Globalement, je suis d'accord avec vous deux : j'ai effectivement mes goûts personnels, même si je serais bien en peine de donner une définition de ce que doit être un "bon" livre ; par-ailleurs, oui, "il n'y a pas d'un côté les génies et de l'autre les sombres daubes, il existe tout un spectre intermédiaire". De fait, je ne pense pas que l'on puisse "considérer comme "littérature" n'importe quoi sur base du fait qu'on a pris du plaisir à le lire" ; c'est plutôt un problème de visibilité, de médiatisation : Houellebecq, Lévy, Musso, Nothomb, au-delà de leurs qualités intrinsèques, sont avant tout des "bons clients" pour certains (pour des raisons différentes en plus) et de véritables produits marketés pour d'autres...
Enfin, j'ai toujours trouvé très prétentieux ce sport consistant à dire que telle chose est de la littérature, et telle autre n'en est pas. Lisez, écrivez. Ce n'est pas toujours à nous de juger. Le temps, comme dit plus haut, fera le tri.
Ah, mais je n'ai pas dit que j'étais contre la "grande" littérature, bien au contraire (j'ai plutôt des goûts "classiques" en fait) ; ce qui me fait hurler, c'est la prescription : "lis ça, c'est bien". "Ne lis pas ça, c'est pas bien". Et le snobisme : "je ne lirai jamais ça, j'ai bien "mieux" à lire".

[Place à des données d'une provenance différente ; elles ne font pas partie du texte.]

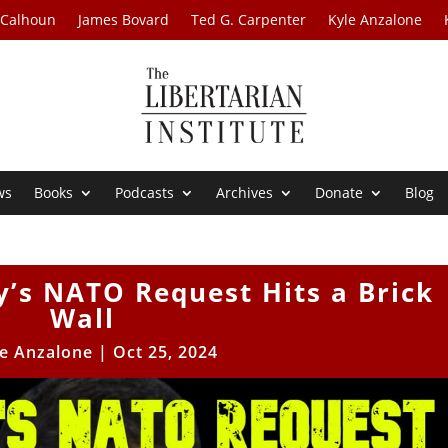
 Calhoun
James Bovard
Ted G. Carpenter
Kyle Anzalone
ws
Books
Podcasts
Archives
Donate
Blog
y’s NATO Request Hits a Brick
Wall
le Anzalone
|
Oct 25, 2024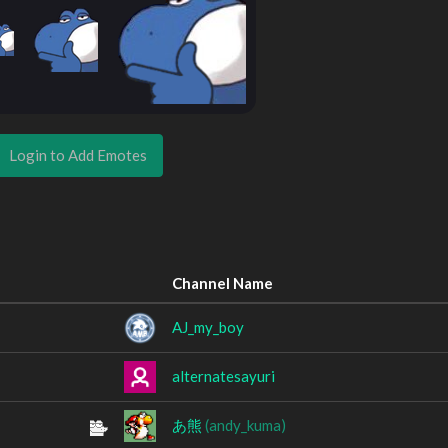
Login to Add Emotes
Channel Name
AJ_my_boy
alternatesayuri
あ熊
(andy_kuma)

je ne définirais pas non plus la bonne ou mauvaise littérature comme ce qui est plus ou moins "facile" à lire. D'abord parce que la "facilité" intrinsèque d'un livre est éminemment subjective, ensuite parce que ce n'est pas corrélé : Lévy, c'est facile à lire (et populaire, hélas), c'est de la merde. Stevenson, c'est facile à lire (du moins je trouve moi), et c'est un "classique"... (j'aurais peut-être dû trouver un autre exemple plus pertinent, mais ça ne me vient pas à l'idée pour l'instant)
Il ne faut pas chercher non plus du côté des mots plus ou moins "compliqués" : ce ne sont pas les mots rares et complexes qui font la "difficulté" de Proust, il a plutôt tendance à utiliser un vocabulaire courant (courant... pour son époque s'entend) et à faire des phrases majoritairement courtes (même si certaines font 1 page 1/2, c'est vrai).
Je reviendrai sans doute sur ce sujet.
Oh, et pour Chrome ou Edge, c'est plus une question de protection de ses données personnelles qu'autre chose ; Chrome est plutôt un bon navigateur en fait, ce n'est pas ça le problème.
A propos du "Mechanical turk" d'Amazon.
"Vous croyez que les entreprises qui vous vendent des transcriptions de réunion minute ont recours à des logiciels superperfectionnés ? Eh bien non, elles ont recours au Turc mécanique d’Amazon, à des petites mains éparpillées dans monde entier qui pour presque rien transcrivent en quelques minutes des petits morceaux de la réunion, des morceaux qui sont découpés par des algorithmes, distribués par des algorithmes, puis ré-assemblés ensuite par des algorithmes."